Santa Maria della Salute par John Singer Sargent

Le peintre américain John Singer Sargent a fait de nombreux séjours à Venise. En 1903, il connaît donc très bien Venise et semble désireux de passer outre l’aspect totalement documentaire, pour ne pas dire touristique, de son sujet !

Pour décrire l’église de Santa Maria della Salute, il tronque en effet toutes les parties supérieure et latérale de l’une des églises les plus célèbres de la Sérénissime pour s’attacher à la représentation d’une partie de la façade, en s’inspirant du cadrage subjectif de la photographie. Aujourd’hui, on parlerait de « plan serré ». Ce faisant, il rend le monument méconnaissable…

Contrairement à de nombreux peintres précédents, depuis les célèbres Vedute de Canaletto et de Francesco Guardi au XVIIIe siècle, Sargent ne semble pas vouloir représenter l’édifice dans son ensemble, ni le replacer dans son environnement. Il reste simplement à quelques pas des marches menant au portail. Sargent s’était déjà occupé à la montrer dans son entier. Il peut donc maintenant s’intéresser à des détails plus particuliers.

- **DONNÉES FOURNIES**:
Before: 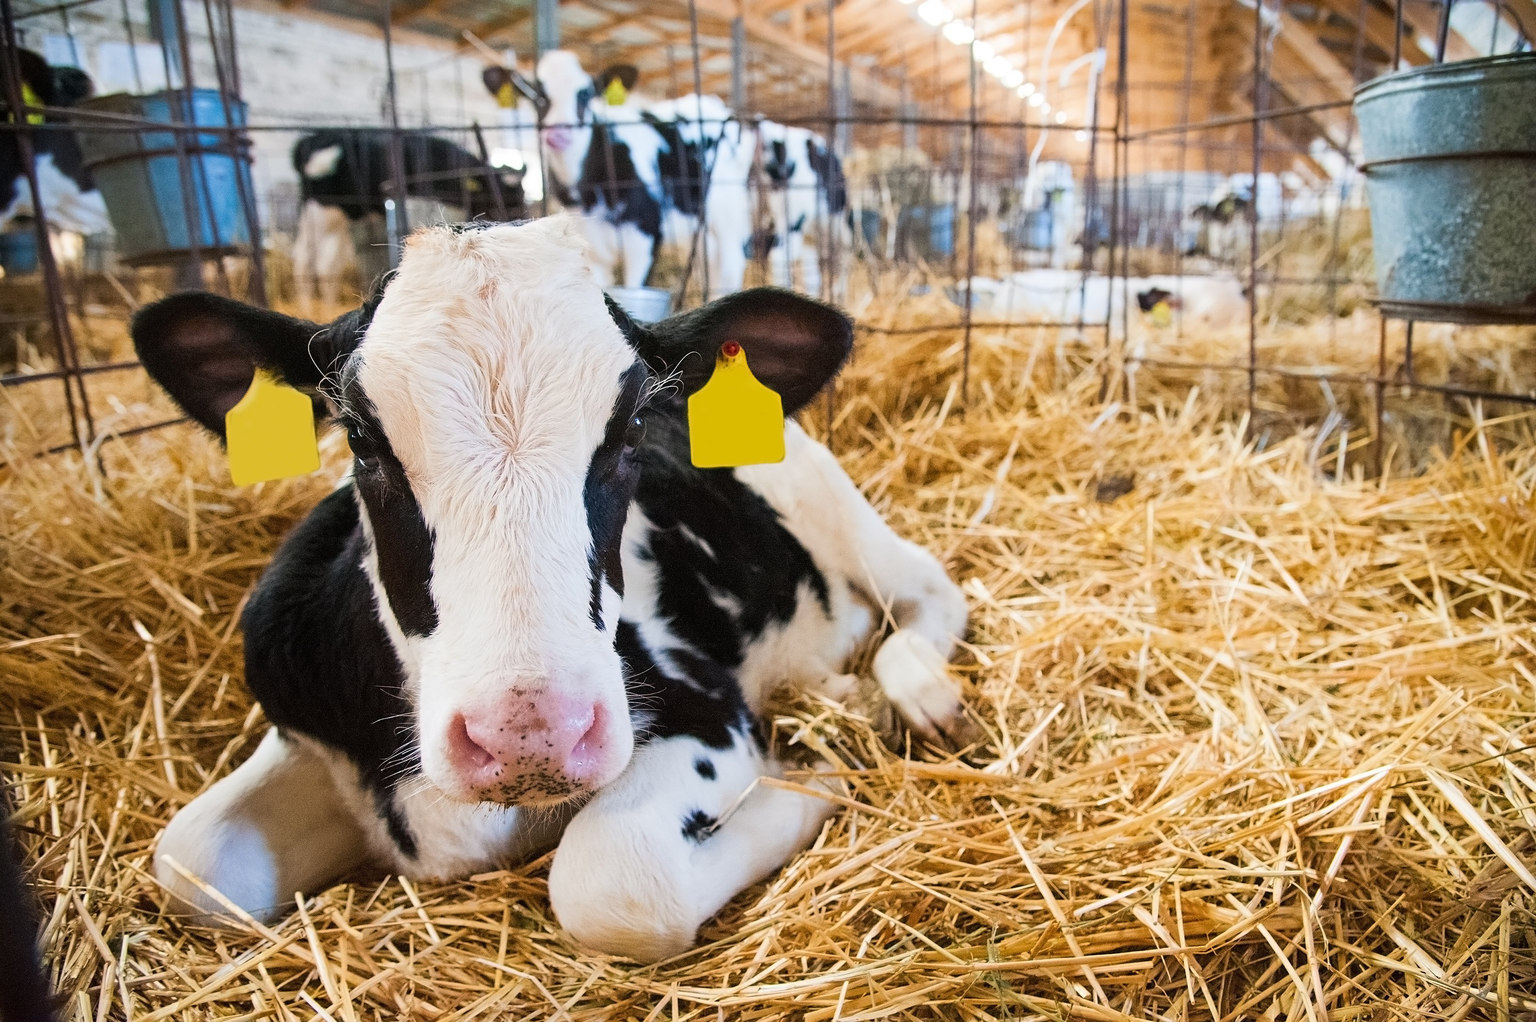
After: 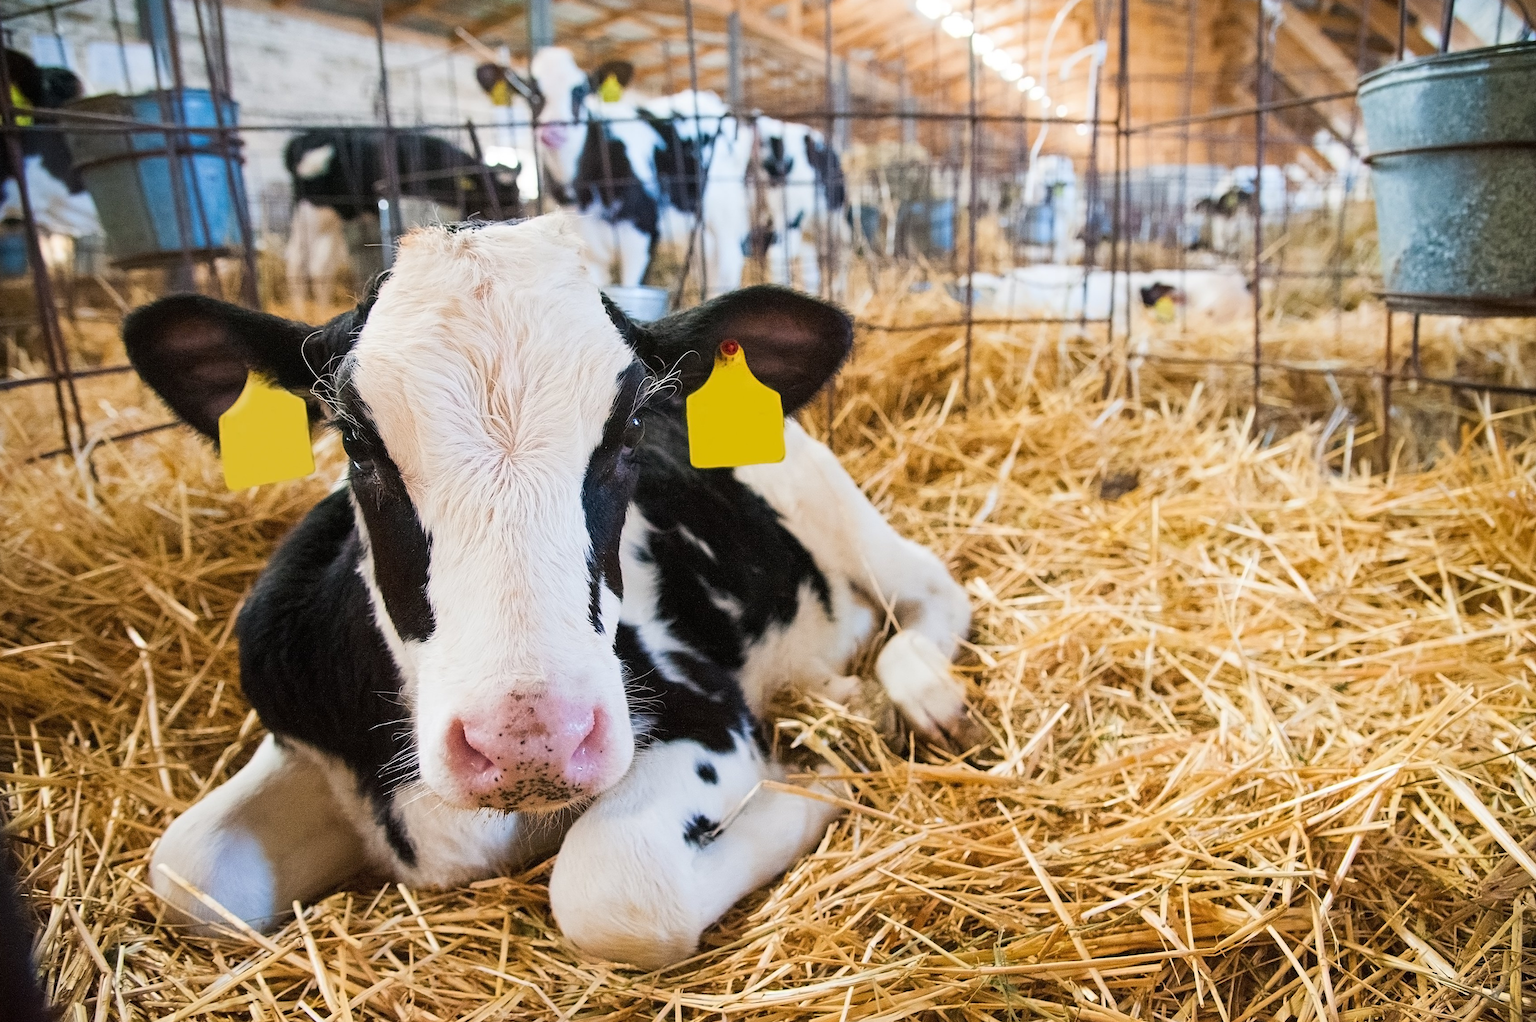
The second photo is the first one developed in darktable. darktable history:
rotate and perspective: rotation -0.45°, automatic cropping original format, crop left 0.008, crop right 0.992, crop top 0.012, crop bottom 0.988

- **COURT EXERCICE**:
D'après le texte sur Sargent, de quoi le peintre s'inspire-t-il pour cadrer une partie de la façade de l'église ? Répondez uniquement à partir du texte sur Sargent.

- **RÉSULTAT CI-DESSOUS**:
Il s'inspire du cadrage subjectif de la photographie.